Now that we’ve explained the general approach of how Bincover instruments a binary, let’s see how Bincover can be used to measure coverage of an actual Go application. Note that you can rename TestBincoverRunMain and the build tag as desired. A detailed discussion on this topic can be found in this golang-nuts thread.
#GOLAND CODE COVERAGE FULL#
Including the package name is necessary when adding linker flags in tests, since go test renames the package being tested and passes the value to a nonexistent package if the full name isn’t specified. Linker flags can be specified with -ldflags="path/to/main-function.key=value". path/to/main-function -tags testbincover -coverpkg=./.

The above file can be compiled with go test.

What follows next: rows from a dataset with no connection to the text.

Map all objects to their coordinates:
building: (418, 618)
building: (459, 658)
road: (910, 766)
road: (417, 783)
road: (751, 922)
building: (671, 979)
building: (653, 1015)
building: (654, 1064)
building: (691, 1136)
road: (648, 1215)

This is problematic for applications that exit with a non-zero exit code by design, like a CLI when an invalid command is run.īincover handles all of these problems while requiring no additional lines of code to do so: // +build testbincover Furthermore, if your application exits with panic or with os.Exit(code int), go test won’t collect coverage information. For one, it’s impossible to pass in command line arguments, which for products such as the Confluent CLI is critical. Unfortunately, instrumenting a binary in this way is too simplistic for several reasons. It’s as easy as it sounds: // +build testrunmain This test is then compiled using a build tag to prevent the file from being included in the package when built normally, and the resulting instrumented binary is executed to generate a coverage profile. The main idea behind measuring Go binary coverage, introduced in the previously mentioned Elastic blog, is to create a file with a “fake” test that runs the main method of the application.
#GOLAND CODE COVERAGE HOW TO#
This deep dive covers how we’ve implemented Bincover and shows a demo on how to use it to measure the coverage of a simple Go application. We’ve open sourced a tool called Bincover, which solves this problem by providing a simple and flexible API that generates an “instrumented binary” that can measure its own coverage, runs it with user-specified command line arguments and environment variables, and merges coverage profiles generated from multiple test runs. Until we wrote Bincover, there was no tool to measure binary coverage that satisfied these requirements and could be easily integrated with our existing code. In addition, our code needs to be robust enough to handle panics and OS exits, and products like the Confluent CLI and Confluent Cloud CLI, which are written in Go, need to parse command line arguments. A blog post published by Elastic presents a clever solution to this problem, but it doesn’t include a ready-to-use, generic solution.Īt Confluent, many of our system and integration tests are written in Go. Measuring coverage of Go code is an easy task with the built-in go test tool, but for tests that run a binary, like end-to-end tests, there’s no obvious way to measure coverage.